Amanda: As a tax specialist, I typically work on anywhere from eight to 12 active deals at a time, and I often work on at least half of those deals each day. Since I am on the West Coast, my inbox is full by the time I start work, and I dive right in and start working on my to-do list. Most of my day is spent negotiating and working through tax issues on deals.

Christine: I like to think of what I do as solving puzzles. Sometimes, that manifests as drafting something tricky; other times, I’m on the phone with a client, brainstorming potential solutions to a thorny issue that came up in negotiations. No two days are the same. The craziest days are the ones where I’m closing a transaction.

One of the most interesting things about my day-to-day work is how involved I am in the commercial aspects of the transaction. Because project finance is so complicated, and because we see so much of the market, our clients lean on us very heavily for business advice, not just legal advice.

What training, classes, experience, or skills development would you recommend to someone who wishes to enter your practice area?
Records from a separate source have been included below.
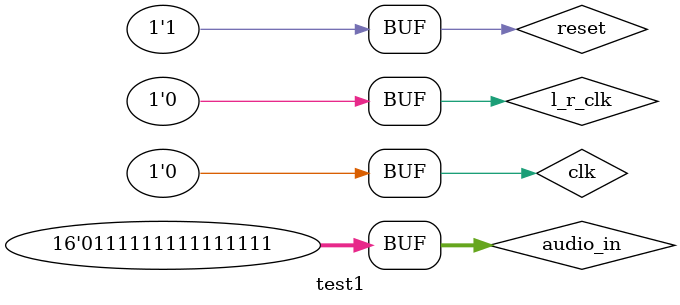
<source format=sv>

module test1();
logic clk, reset, l_r_clk;
logic signed [15:0] audio_in, audio_out;


three_band_eq three(clk, l_r_clk, reset, audio_in, audio_out);


always begin
clk = 0;
clk=1; #5; 
clk=0; #5;
end

always begin
l_r_clk = 0;
l_r_clk=1; #10; 
l_r_clk=0; #10;
end

initial begin 
reset=0; #22; 
reset=1;

audio_in = 16'h2000;  // ~0.020 in Q2.14

#20;

audio_in = 16'h4000;
    
#20;

audio_in = 16'h7FFF;
	
end

endmodule

</source>
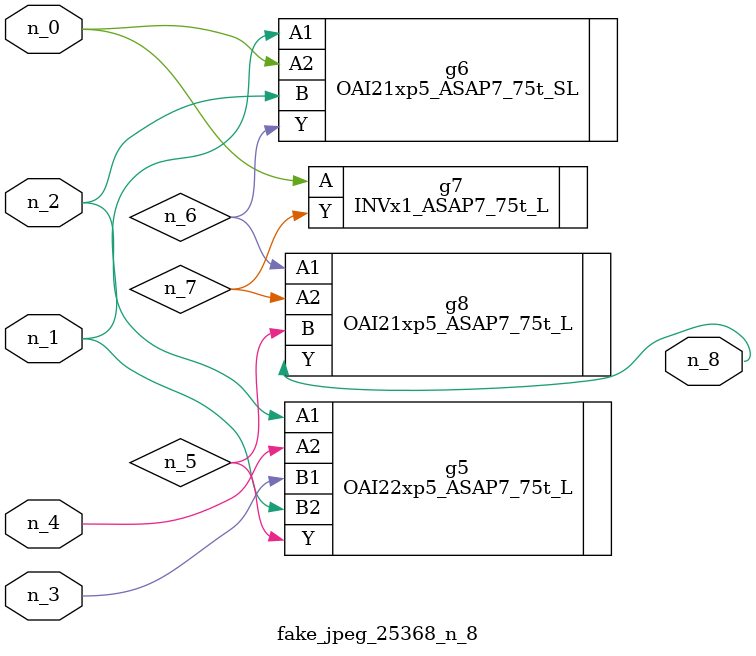
<source format=v>
module fake_jpeg_25368_n_8 (n_3, n_2, n_1, n_0, n_4, n_8);

input n_3;
input n_2;
input n_1;
input n_0;
input n_4;

output n_8;

wire n_6;
wire n_5;
wire n_7;

OAI22xp5_ASAP7_75t_L g5 ( 
.A1(n_2),
.A2(n_4),
.B1(n_3),
.B2(n_1),
.Y(n_5)
);

OAI21xp5_ASAP7_75t_SL g6 ( 
.A1(n_1),
.A2(n_0),
.B(n_2),
.Y(n_6)
);

INVx1_ASAP7_75t_L g7 ( 
.A(n_0),
.Y(n_7)
);

OAI21xp5_ASAP7_75t_L g8 ( 
.A1(n_6),
.A2(n_7),
.B(n_5),
.Y(n_8)
);


endmodule
</source>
Amanda: Learn as much as you can about the power industry. I would recommend subscribing to the Project Finance NewsWire that Norton Rose Fulbright publishes regularly. It reports on developments in project finance and the power sector and often includes articles that provide foundational knowledge for project finance. We also have a podcast called Currents that features experts in the field speaking on a variety of relevant and cutting-edge topics in the power industry.
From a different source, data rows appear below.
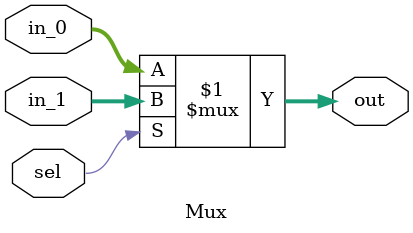
<source format=v>
module Mux
    (
        in_0,
        in_1,
        sel,
        out
    );
    parameter WIDTH = 5;

    input [WIDTH-1:0]in_0;
    input [WIDTH-1:0]in_1;
    input sel;

    output [WIDTH-1:0]out;

    assign out=sel?in_1:in_0;
endmodule

</source>
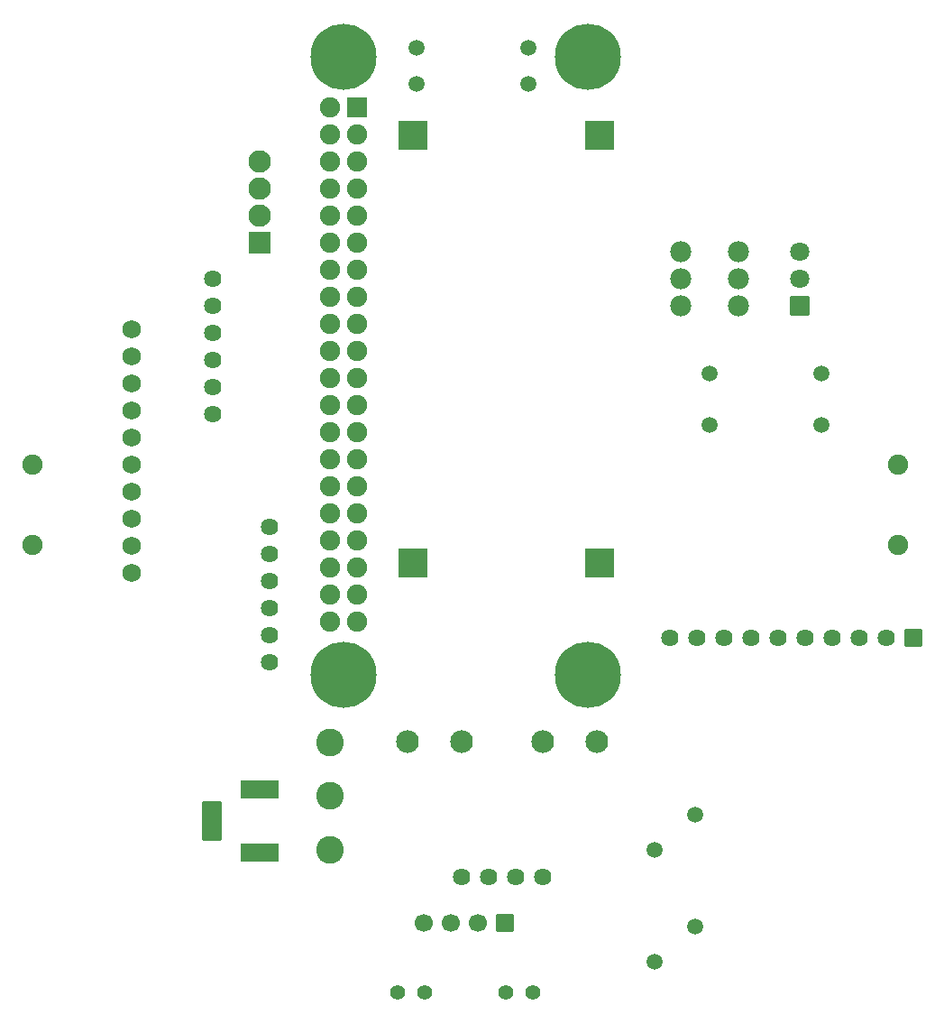
<source format=gbs>
G04 Layer: BottomSolderMaskLayer*
G04 EasyEDA v6.5.40, 2024-07-29 16:52:19*
G04 dde3050a7ee44abca438c5715634e7ed,10*
G04 Gerber Generator version 0.2*
G04 Scale: 100 percent, Rotated: No, Reflected: No *
G04 Dimensions in millimeters *
G04 leading zeros omitted , absolute positions ,4 integer and 5 decimal *
%FSLAX45Y45*%
%MOMM*%

%AMMACRO1*1,1,$1,$2,$3*1,1,$1,$4,$5*1,1,$1,0-$2,0-$3*1,1,$1,0-$4,0-$5*20,1,$1,$2,$3,$4,$5,0*20,1,$1,$4,$5,0-$2,0-$3,0*20,1,$1,0-$2,0-$3,0-$4,0-$5,0*20,1,$1,0-$4,0-$5,$2,$3,0*4,1,4,$2,$3,$4,$5,0-$2,0-$3,0-$4,0-$5,$2,$3,0*%
%ADD10C,1.9016*%
%ADD11C,1.9032*%
%ADD12C,6.2032*%
%ADD13MACRO1,0.2032X-0.8499X0.8499X-0.8499X-0.8499*%
%ADD14C,1.7000*%
%ADD15MACRO1,0.1X-0.8X0.8X0.8X0.8*%
%ADD16C,1.4224*%
%ADD17R,3.6016X1.7016*%
%ADD18MACRO1,0.2032X0.8X1.75X-0.8X1.75*%
%ADD19C,1.7272*%
%ADD20C,1.9812*%
%ADD21MACRO1,0.1016X0.762X0.762X0.762X-0.762*%
%ADD22C,1.6256*%
%ADD23C,1.8016*%
%ADD24MACRO1,0.1016X0.85X-0.85X-0.85X-0.85*%
%ADD25C,1.5016*%
%ADD26C,2.1336*%
%ADD27C,2.1016*%
%ADD28MACRO1,0.1016X1X1X1X-1*%
%ADD29R,2.7032X2.7032*%
%ADD30C,2.6016*%

%LPD*%
D10*
G01*
X4064000Y-379984D03*
G01*
X4064000Y380009D03*
G01*
X-4064000Y-379984D03*
G01*
X-4064000Y380009D03*
D11*
G01*
X-1015263Y-1092758D03*
D12*
G01*
X1154252Y-1596389D03*
G01*
X1154252Y4203700D03*
D11*
G01*
X-1269263Y-1092758D03*
G01*
X-1269263Y-838758D03*
G01*
X-1015263Y-838758D03*
G01*
X-1269263Y-584758D03*
G01*
X-1015263Y-584758D03*
G01*
X-1269263Y-330758D03*
G01*
X-1015263Y-330758D03*
G01*
X-1269263Y-76758D03*
G01*
X-1015263Y-76758D03*
G01*
X-1269263Y177241D03*
G01*
X-1015263Y177241D03*
G01*
X-1269263Y431241D03*
G01*
X-1015263Y431241D03*
G01*
X-1269263Y685241D03*
G01*
X-1015263Y685241D03*
G01*
X-1269263Y939241D03*
G01*
X-1015263Y939241D03*
G01*
X-1269263Y1193241D03*
G01*
X-1015263Y1193241D03*
G01*
X-1269263Y1447241D03*
G01*
X-1015263Y1447266D03*
G01*
X-1269263Y1701241D03*
G01*
X-1015263Y1701241D03*
G01*
X-1269263Y1955241D03*
G01*
X-1015263Y1955241D03*
G01*
X-1269263Y2209241D03*
G01*
X-1015263Y2209266D03*
G01*
X-1269263Y2463241D03*
G01*
X-1015263Y2463241D03*
G01*
X-1269263Y2717241D03*
G01*
X-1015263Y2717241D03*
G01*
X-1269263Y2971241D03*
G01*
X-1015263Y2971241D03*
G01*
X-1269263Y3225241D03*
G01*
X-1015263Y3225241D03*
G01*
X-1269263Y3479241D03*
G01*
X-1015263Y3479241D03*
G01*
X-1269263Y3733241D03*
D13*
G01*
X-1015268Y3733264D03*
D12*
G01*
X-1145743Y4203700D03*
G01*
X-1145743Y-1596389D03*
D14*
G01*
X118008Y-3924300D03*
D15*
G01*
X372008Y-3924300D03*
D14*
G01*
X-135991Y-3924300D03*
G01*
X-389991Y-3924300D03*
D16*
G01*
X635000Y-4572000D03*
G01*
X381000Y-4572000D03*
G01*
X-635000Y-4572000D03*
G01*
X-381000Y-4572000D03*
D17*
G01*
X-1930400Y-2667000D03*
G01*
X-1930400Y-3266998D03*
D18*
G01*
X-2380411Y-2966999D03*
D19*
G01*
X-3136900Y-635000D03*
G01*
X-3136900Y-381000D03*
G01*
X-3136900Y-127000D03*
G01*
X-3136900Y127000D03*
G01*
X-3136900Y381000D03*
G01*
X-3136900Y635000D03*
G01*
X-3136900Y889000D03*
G01*
X-3136900Y1143000D03*
G01*
X-3136900Y1397000D03*
G01*
X-3136900Y1651000D03*
D20*
G01*
X2019300Y1866900D03*
G01*
X2019300Y2120900D03*
G01*
X2019300Y2374900D03*
G01*
X2565400Y1866900D03*
G01*
X2565400Y2120900D03*
G01*
X2565400Y2374900D03*
D21*
G01*
X4203700Y-1244600D03*
D22*
G01*
X3949700Y-1244600D03*
G01*
X3695700Y-1244600D03*
G01*
X3441700Y-1244600D03*
G01*
X3187700Y-1244600D03*
G01*
X2933700Y-1244600D03*
G01*
X2679700Y-1244600D03*
G01*
X2425700Y-1244600D03*
G01*
X2171700Y-1244600D03*
G01*
X1917700Y-1244600D03*
D23*
G01*
X3136900Y2120900D03*
D24*
G01*
X3136898Y1866901D03*
D23*
G01*
X3136900Y2374900D03*
D25*
G01*
X-461492Y4292600D03*
G01*
X588492Y4292600D03*
G01*
X-461492Y3949700D03*
G01*
X588492Y3949700D03*
G01*
X2294407Y749300D03*
G01*
X3344392Y749300D03*
G01*
X3344392Y1231900D03*
G01*
X2294407Y1231900D03*
G01*
X1778000Y-3234207D03*
G01*
X1778000Y-4284192D03*
G01*
X2159000Y-2904007D03*
G01*
X2159000Y-3953992D03*
D22*
G01*
X-1841500Y-1473200D03*
G01*
X-1841500Y-1219200D03*
G01*
X-1841500Y-965200D03*
G01*
X-1841500Y-711200D03*
G01*
X-1841500Y-457200D03*
G01*
X-1841500Y-203200D03*
G01*
X-2374900Y2120900D03*
G01*
X-2374900Y1866900D03*
G01*
X-2374900Y1612900D03*
G01*
X-2374900Y1358900D03*
G01*
X-2374900Y1104900D03*
G01*
X-2374900Y850900D03*
G01*
X-38100Y-3492500D03*
G01*
X215900Y-3492500D03*
G01*
X469900Y-3492500D03*
G01*
X723900Y-3492500D03*
D26*
G01*
X-546100Y-2222500D03*
G01*
X-38100Y-2222500D03*
G01*
X723900Y-2222500D03*
G01*
X1231900Y-2222500D03*
D27*
G01*
X-1930400Y3225800D03*
G01*
X-1930400Y2971800D03*
G01*
X-1930400Y2717800D03*
D28*
G01*
X-1930400Y2463800D03*
D29*
G01*
X1257300Y-546100D03*
G01*
X-495300Y-546100D03*
G01*
X1257300Y3467100D03*
G01*
X-495300Y3467100D03*
D30*
G01*
X-1270000Y-2226513D03*
G01*
X-1270000Y-2730500D03*
G01*
X-1270000Y-3234512D03*
M02*

</source>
Christine: The most helpful thing to do is to learn about the industry. There are many great resources online about renewables and trends in the energy industry. Our firm has a microsite—projectfinance.law—that features numerous articles and a podcast covering the industry. Many regions also have net-
working groups that hold panels or talks from industry experts. It’s also helpful to understand the basics of finance. Some law schools offer courses on this or allow law students
to enroll in corresponding courses at a nearby business school.

What is the most challenging aspect of practicing in this area?

Amanda: Tax work is complicated, and there is a steep learning curve. The rules are constantly changing, and the tax code is vast. Much work is needed to keep up to date on the latest developments and get your head around an issue. It’s challenging, but that is what drew me to the practice. It is gratifying to work through complex issues and find solutions for clients.

What do you like best about your practice area?

Amanda: It is exciting and rewarding to work in an industry with so many people working toward a common goal. Everyone wants to get as much renewable energy built as possible. I am happy to be a part of something I believe in and to work with wonderful people who are also committed to sustainability.

What is unique about your practice area at your firm?

Christine: We are very focused on internal development and associate opportunities. Our group believes that everyone, not just partners, can offer valuable insights about the market. Associates have a number of speaking and writing opportunities available to them, and they are encouraged to attend conferences. If associates are passionate or curious about a particular aspect of our practice, they are given the runway to pursue and make a name for themselves in that area.

What kinds of experience can summer associates gain in this practice area at your firm?

Christine: Our summer associates are involved with actual deal work as frequently as possible. They’ll draft simple agreements, sit in on calls, and help with closings. It’s a nice way for them to build relationships early on in their careers. We’re always excited to see them again when they come back as associates. Also, because many summer associates have no prior experience in this practice area, we generally try to give them as much context as possible when they are helping on a deal. We give them additional training when they come back as associates, but we think it is helpful for them to start learning as early as possible.